▶ **READING TEXT**
Gamerforlife wrote:Tomb Raider may look and feel dated, but its classic puzzles are every bit as good now as they were then and I actually LIKED the original Tomb Raider's platform gameplay. It required precision, people who complained about missing all those jumps simply didn't have the skills to pull them off. You can't blame the gameplay, that's just the player having no skills. I find it funny when people bash older games for being unplayable and try to make the game's so-called outdated controls the scapegoat for their lack of skill.
I'm not too sure what Lara Croft's Bubsy-eque tank controls, the wonky camera perspective shifts that send you running in the wrong direction and the crippling load times have to do with someone's GAEMER SKILLZ. The camera angles more often than not were what killed Lara in most of my games, not missing jumps. Though I do fondly remember watching her crumple like a sack of doorknobs at the bottom of a long fall about a thousand times.

▶ **PROVIDED MATERIAL**
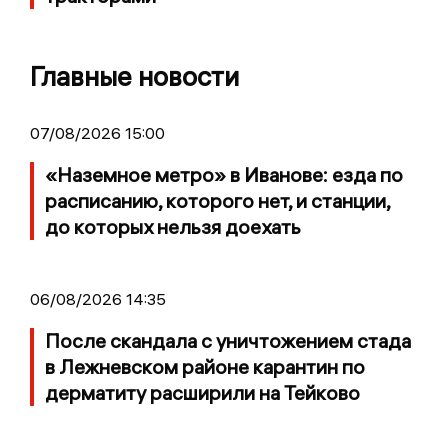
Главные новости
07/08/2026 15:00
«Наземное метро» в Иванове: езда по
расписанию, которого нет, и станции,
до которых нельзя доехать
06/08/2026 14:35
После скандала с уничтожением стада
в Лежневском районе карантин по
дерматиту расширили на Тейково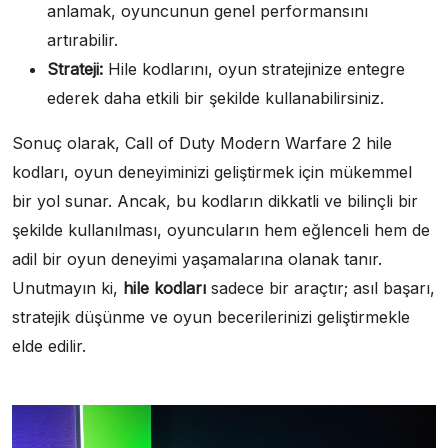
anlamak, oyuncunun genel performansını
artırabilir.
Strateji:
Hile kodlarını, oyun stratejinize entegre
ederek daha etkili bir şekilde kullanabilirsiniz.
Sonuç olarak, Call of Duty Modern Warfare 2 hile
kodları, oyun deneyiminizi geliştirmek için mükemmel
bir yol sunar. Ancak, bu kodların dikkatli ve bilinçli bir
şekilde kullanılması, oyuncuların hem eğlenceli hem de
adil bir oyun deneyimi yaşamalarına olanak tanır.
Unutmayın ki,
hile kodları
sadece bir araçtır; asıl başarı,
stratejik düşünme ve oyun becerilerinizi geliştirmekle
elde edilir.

▶ **TASKS TO COMPLETE**
1. In the Tomb Raider discussion, what does the reply say more often than not killed Lara in the writer's games?
2. Write a continuation of the Tomb Raider discussion, picking up after its final sentence.

▶ **WRITTEN RESPONSES**
1. The camera angles.

2.
It's a bit amusing hear someone defending this era's games by invoking "you just go no skills", since this is generally seen as when you no longer had to be good at a game to finish it. You only had to be patient and persistent.
I suppose some people find these things endearing, like the flicker and slowdown in an NES game, but I still see them as design flaws. And flaws that keep someone (me, in this case) from enjoying the game are bad. And I played through Tomb Raider and Tomb Raider II in the day, and I thought they were awesome, but I really don't have the patience for them now.